Da redação
Luiz Phillipi Machado de Moraes Mourão, um dos presos na Operação Compliance Zero, deflagrada nesta quarta-feira (4), atentou contra a própria vida enquanto se encontrava sob custódia da Polícia Federal na Superintendência Regional de Minas Gerais. Mourão é apontado pelas investigações como líder do Núcleo de intimidação e obstrução de justiça, responsável pelo monitoramento ilegal de pessoas, incluindo adversários concorrenciais, jornalistas, ex-funcionários e autoridades públicas. Segundo nota divulgada pela PF, agentes presentes no local prestaram socorro imediato, iniciando procedimentos de reanimação antes da chegada do SAMU.
A equipe médica deu continuidade ao atendimento no local e o custodiado foi encaminhado à rede hospitalar para avaliação. O estado de saúde de Mourão não foi detalhado pela Polícia Federal até o momento da publicação desta reportagem.
“A Turma”: grupo articulava ataques contra jornalistas e adversários
Segundo as investigações, Luiz Phillipi integrava um grupo interno chamado “A Turma” e aparece em trocas de mensagens com o banqueiro Daniel Vorcaro — também preso na operação — articulando ataques contra jornalistas e outras pessoas consideradas hostis ao grupo. Sua atuação ia além da intimidação direta: ele também teria sido responsável por ações voltadas a anular situações desfavoráveis à organização, configurando um papel central na estratégia de proteção do esquema criminoso.
O núcleo liderado por Mourão é considerado o mais grave entre os quatro identificados pela Polícia Federal na operação. Além do monitoramento ilegal de jornalistas, ex-funcionários e autoridades, as investigações apontam indícios de acessos indevidos a sistemas sigilosos da própria PF, do Ministério Público Federal, do FBI e da Interpol.
PF comunica ao STF e abre apuração sobre o ocorrido
A Polícia Federal afirmou que comunicou imediatamente o ocorrido ao gabinete do ministro relator no Supremo Tribunal Federal, responsável pela supervisão da Operação Compliance Zero. A instituição informou ainda que entregará ao STF todos os registros em vídeo que documentam a dinâmica do incidente, garantindo transparência sobre o que aconteceu durante o período de custódia.
A PF anunciou a abertura de procedimento apuratório para esclarecer as circunstâncias do fato. A medida é padrão em situações que envolvem ocorrências graves com custodiados e visa apurar eventuais falhas nos protocolos de segurança e vigilância aplicados durante a detenção.
━━━━━━━━━━━━━━━━
## Enunciado A
Relacione as instituições a cujos sistemas sigilosos, conforme a reportagem, há indícios de acessos indevidos.
## Enunciado B
Segundo a reportagem, em que unidade da Polícia Federal Mourão se encontrava sob custódia?

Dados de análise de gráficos
━━━━━━━━━━━━━━━━
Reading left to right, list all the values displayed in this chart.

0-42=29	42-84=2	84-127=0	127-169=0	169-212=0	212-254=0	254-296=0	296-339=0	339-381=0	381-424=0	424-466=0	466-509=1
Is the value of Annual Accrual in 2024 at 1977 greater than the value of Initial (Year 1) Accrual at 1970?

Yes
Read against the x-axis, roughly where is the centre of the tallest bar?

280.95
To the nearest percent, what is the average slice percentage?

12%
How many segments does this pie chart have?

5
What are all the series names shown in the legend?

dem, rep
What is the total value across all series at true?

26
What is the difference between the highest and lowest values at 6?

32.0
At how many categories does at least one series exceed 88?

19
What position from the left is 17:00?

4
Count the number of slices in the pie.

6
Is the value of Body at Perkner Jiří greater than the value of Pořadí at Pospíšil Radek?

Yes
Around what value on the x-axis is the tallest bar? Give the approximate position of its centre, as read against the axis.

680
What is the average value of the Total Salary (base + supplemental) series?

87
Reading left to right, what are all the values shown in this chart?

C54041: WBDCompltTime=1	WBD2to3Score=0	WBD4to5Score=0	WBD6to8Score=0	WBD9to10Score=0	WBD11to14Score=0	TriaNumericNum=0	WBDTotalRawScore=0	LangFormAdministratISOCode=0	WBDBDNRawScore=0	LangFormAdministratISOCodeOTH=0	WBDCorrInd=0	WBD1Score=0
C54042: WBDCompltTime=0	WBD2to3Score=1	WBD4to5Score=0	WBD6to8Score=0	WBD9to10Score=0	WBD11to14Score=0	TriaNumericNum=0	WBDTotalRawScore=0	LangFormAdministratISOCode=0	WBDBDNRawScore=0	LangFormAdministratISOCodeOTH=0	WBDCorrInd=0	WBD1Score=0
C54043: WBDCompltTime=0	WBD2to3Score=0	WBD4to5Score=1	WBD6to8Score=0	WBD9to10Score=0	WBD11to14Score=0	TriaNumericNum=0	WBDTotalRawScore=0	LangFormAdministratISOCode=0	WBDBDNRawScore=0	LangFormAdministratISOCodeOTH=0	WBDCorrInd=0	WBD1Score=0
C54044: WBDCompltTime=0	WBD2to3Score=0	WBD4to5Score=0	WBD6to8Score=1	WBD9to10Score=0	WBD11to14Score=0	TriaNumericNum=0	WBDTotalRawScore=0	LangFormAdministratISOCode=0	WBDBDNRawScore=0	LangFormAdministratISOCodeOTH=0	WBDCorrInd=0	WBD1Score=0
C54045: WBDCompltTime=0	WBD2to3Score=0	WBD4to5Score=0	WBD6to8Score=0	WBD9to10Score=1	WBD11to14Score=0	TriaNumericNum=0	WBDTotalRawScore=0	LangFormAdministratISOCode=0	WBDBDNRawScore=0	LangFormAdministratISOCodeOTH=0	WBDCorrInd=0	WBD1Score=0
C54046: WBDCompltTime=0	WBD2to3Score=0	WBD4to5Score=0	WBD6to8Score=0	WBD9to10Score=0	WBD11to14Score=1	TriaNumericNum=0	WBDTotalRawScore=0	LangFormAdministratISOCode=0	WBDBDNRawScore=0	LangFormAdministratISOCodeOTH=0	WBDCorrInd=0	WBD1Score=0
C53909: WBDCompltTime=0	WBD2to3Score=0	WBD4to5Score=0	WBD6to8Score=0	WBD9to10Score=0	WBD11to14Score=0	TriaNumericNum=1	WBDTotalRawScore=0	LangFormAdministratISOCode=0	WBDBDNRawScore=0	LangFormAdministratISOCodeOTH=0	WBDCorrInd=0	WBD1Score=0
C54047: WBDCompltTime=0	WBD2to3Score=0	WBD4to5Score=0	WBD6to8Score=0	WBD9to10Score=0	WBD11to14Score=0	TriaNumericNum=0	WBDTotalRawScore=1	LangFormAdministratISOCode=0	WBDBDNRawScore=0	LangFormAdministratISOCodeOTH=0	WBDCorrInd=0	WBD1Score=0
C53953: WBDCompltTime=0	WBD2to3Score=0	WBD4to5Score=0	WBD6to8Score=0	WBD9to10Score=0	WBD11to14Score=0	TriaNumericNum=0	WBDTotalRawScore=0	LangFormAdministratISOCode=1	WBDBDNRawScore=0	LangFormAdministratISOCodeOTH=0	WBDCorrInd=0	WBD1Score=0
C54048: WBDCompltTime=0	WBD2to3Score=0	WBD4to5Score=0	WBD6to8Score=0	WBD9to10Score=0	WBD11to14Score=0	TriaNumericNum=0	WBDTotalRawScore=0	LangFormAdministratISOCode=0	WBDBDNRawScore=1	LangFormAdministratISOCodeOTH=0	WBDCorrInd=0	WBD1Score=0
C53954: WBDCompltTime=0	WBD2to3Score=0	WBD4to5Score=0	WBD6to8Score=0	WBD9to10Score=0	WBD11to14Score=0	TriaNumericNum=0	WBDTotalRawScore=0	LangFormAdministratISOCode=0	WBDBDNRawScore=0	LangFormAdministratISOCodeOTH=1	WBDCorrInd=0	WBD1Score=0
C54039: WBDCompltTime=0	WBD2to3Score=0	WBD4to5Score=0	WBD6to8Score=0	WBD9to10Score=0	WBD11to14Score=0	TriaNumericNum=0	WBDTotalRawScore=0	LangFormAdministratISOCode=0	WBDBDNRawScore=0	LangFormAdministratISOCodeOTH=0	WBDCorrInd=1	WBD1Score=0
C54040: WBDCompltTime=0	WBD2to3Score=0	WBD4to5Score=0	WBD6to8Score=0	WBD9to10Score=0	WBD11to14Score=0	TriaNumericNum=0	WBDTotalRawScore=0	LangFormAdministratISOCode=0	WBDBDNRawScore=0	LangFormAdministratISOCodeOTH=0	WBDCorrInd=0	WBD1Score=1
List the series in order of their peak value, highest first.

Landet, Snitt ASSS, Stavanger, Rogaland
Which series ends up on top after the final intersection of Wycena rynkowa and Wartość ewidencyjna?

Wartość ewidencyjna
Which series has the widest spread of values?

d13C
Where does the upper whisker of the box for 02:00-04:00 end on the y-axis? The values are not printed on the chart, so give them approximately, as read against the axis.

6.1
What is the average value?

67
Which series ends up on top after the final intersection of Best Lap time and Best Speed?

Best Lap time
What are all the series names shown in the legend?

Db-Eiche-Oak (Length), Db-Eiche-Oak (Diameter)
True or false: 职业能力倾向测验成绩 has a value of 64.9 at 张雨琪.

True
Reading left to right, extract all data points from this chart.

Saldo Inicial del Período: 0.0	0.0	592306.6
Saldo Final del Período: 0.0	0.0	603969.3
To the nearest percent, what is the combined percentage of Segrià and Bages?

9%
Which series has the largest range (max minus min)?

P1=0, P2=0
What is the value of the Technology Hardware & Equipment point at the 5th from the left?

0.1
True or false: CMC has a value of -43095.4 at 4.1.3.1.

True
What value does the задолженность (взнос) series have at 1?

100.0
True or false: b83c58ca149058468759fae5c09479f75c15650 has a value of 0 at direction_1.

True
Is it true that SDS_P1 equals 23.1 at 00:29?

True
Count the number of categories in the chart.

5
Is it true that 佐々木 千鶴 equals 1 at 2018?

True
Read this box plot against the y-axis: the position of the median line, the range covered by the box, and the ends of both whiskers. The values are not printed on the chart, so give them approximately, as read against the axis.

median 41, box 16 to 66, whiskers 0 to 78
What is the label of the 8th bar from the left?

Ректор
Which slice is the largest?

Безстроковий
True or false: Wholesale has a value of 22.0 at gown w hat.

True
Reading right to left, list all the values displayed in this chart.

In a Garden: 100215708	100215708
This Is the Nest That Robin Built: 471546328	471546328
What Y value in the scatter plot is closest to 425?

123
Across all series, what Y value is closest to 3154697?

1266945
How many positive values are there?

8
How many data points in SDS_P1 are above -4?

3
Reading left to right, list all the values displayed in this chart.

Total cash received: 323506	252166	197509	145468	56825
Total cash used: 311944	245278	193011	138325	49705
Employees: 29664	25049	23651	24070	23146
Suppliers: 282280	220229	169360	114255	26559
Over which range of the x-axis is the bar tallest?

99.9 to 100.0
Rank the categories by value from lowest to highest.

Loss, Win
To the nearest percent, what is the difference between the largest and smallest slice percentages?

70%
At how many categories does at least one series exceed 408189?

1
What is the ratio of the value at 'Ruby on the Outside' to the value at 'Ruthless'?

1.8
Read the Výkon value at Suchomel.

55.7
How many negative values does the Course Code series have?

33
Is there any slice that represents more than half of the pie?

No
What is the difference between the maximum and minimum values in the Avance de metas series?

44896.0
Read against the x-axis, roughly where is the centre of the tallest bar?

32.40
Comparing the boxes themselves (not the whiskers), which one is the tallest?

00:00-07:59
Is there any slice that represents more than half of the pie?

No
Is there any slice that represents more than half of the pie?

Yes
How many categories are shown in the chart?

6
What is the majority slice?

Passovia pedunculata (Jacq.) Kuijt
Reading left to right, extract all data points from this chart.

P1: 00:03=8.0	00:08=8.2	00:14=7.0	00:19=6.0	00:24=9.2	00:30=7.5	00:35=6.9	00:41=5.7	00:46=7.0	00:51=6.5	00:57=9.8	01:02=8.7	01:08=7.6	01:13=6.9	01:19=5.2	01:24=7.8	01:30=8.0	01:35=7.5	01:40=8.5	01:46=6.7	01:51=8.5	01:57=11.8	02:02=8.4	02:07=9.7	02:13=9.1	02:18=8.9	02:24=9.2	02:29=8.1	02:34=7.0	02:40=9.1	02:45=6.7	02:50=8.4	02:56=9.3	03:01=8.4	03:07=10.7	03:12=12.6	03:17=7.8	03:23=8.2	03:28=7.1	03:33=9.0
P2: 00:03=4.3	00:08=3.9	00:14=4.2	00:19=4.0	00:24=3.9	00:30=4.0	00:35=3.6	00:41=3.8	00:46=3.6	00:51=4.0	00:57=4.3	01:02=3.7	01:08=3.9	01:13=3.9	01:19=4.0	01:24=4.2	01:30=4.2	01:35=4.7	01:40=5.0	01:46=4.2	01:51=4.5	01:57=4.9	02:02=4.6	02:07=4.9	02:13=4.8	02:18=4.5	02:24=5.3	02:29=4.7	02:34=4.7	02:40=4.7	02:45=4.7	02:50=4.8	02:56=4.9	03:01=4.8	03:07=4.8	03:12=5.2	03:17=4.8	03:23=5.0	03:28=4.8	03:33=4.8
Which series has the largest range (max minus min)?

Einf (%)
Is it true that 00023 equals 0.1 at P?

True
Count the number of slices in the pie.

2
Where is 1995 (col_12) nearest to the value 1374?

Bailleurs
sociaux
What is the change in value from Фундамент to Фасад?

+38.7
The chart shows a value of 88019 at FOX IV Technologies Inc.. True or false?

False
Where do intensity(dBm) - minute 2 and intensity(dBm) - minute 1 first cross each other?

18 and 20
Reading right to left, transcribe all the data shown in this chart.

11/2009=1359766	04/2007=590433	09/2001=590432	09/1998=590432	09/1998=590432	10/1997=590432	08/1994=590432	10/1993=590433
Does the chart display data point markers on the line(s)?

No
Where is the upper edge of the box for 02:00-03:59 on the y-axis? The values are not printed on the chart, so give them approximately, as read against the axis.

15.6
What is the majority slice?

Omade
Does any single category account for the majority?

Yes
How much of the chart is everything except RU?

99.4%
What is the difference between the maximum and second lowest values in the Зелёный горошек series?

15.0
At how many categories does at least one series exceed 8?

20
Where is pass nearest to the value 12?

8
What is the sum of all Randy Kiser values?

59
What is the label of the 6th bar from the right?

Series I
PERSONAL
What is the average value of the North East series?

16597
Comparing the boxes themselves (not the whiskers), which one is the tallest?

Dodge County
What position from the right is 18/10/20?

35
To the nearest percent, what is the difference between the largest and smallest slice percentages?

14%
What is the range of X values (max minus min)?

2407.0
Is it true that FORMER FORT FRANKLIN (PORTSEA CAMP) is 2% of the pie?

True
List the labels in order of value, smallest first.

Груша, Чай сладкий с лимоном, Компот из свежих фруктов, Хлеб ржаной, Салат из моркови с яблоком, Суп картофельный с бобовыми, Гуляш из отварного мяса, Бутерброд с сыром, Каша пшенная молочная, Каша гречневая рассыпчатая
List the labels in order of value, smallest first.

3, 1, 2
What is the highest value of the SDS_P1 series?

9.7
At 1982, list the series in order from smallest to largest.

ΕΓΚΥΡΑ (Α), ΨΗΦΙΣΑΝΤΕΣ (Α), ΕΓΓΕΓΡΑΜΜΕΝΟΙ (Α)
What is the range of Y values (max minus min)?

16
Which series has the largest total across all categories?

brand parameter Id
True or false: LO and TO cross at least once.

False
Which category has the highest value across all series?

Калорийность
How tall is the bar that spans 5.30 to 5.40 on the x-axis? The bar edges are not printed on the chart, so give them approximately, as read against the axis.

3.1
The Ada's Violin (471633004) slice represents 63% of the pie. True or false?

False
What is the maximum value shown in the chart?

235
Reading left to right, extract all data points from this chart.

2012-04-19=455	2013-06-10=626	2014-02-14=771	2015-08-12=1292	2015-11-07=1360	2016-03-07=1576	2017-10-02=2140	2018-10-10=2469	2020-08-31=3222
━━━━━━━━━━━━━━━━
## Resposta A
Polícia Federal, Ministério Público Federal, FBI e Interpol.

## Resposta B
Na Superintendência Regional de Minas Gerais.